Darkness, baldness, death
- 8:9-10 – eclipse.
- Interestingly, there were two total eclipses in Amos’ lifetime (9 February 784 BC, 15 June 763 BC). These would not have failed to impress the Israelites!
- Isaiah 30:26 and many other metaphorical passages describe blessing/punishment in terms of amplification/reduction of various natural phenomena.
- V.10 -- baldness refers to heads shaved in mourning (Jeremiah 16:6).
- The loss of an only son = goodbye to continued existence, personhood or progeny. See Jeremiah 6:26, Zechariah 12:10 (also Luke 7 – the widow of Nain).
Spiritual famine
- The famine has been caused by godless leaders, and failure on both their part and the people's to heed the word of God.
- This is not like Matthew 5:6. For these persons will stumble in their seeking, yet not find (as they refuse to repent).
- See 2 Chronicles 15:2-4.
- Word of God as bread: Deuteronomy 8:3, Matthew 4:4 (Luke 4:4), Isaiah 55:1-3.
- V.13 -- When the young men/women (youth) are gone, there’s no hope for the future. It's the end of the nation.
- Israel will fall, never to rise again. (Read about how Israel was dismantled and destroyed in 2 Kings 17-25).
Conclusion
- Is there any hope for Israel?

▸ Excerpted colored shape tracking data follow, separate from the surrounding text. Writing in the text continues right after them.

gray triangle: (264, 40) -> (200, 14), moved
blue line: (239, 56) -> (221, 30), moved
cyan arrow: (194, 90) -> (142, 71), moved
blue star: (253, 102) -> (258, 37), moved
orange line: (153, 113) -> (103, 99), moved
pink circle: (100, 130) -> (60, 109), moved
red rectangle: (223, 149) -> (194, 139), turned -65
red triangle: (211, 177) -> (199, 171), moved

Perhaps a better question, is there any hope for us?
- Will we escape if we continue to ignore the word of the Lord?
- Am I giving my heart to something bigger than myself, to the message of Christ, to the cross of Christ, to the body of Christ and being transformed into the character of Christ?
- How many church members fail to read Amos, supposing it has nothing to say to them, no vital message? May it never be so.
- And last, when the Son of Man comes, will he find faith on earth?
Advanced
- On their cheating in business, the ephah = 22 liters, the shekel 11g. Merchants would line the basket to make it heavier, or use a larger counterweight than legal in the scales (Proverbs 11:1, 16:11, 20:10,23).
- Re: v.9: This is apocalyptic language, not literal. Like Isaiah 30:26, Joel 2:28-32, Acts 2, and the book of Revelation. How many passages with apocalyptic language can you locate in the Bible?
- Re: v.12 – sea to sea = S to W; N to E (Dead Sea to Great Sea [Mediterranean], North to West: all four cardinal directions. The famine -- the judgment -- is national.
- V.14 -- "from Dan to Beersheba" means from one end of the land to another (see Judges 20:1).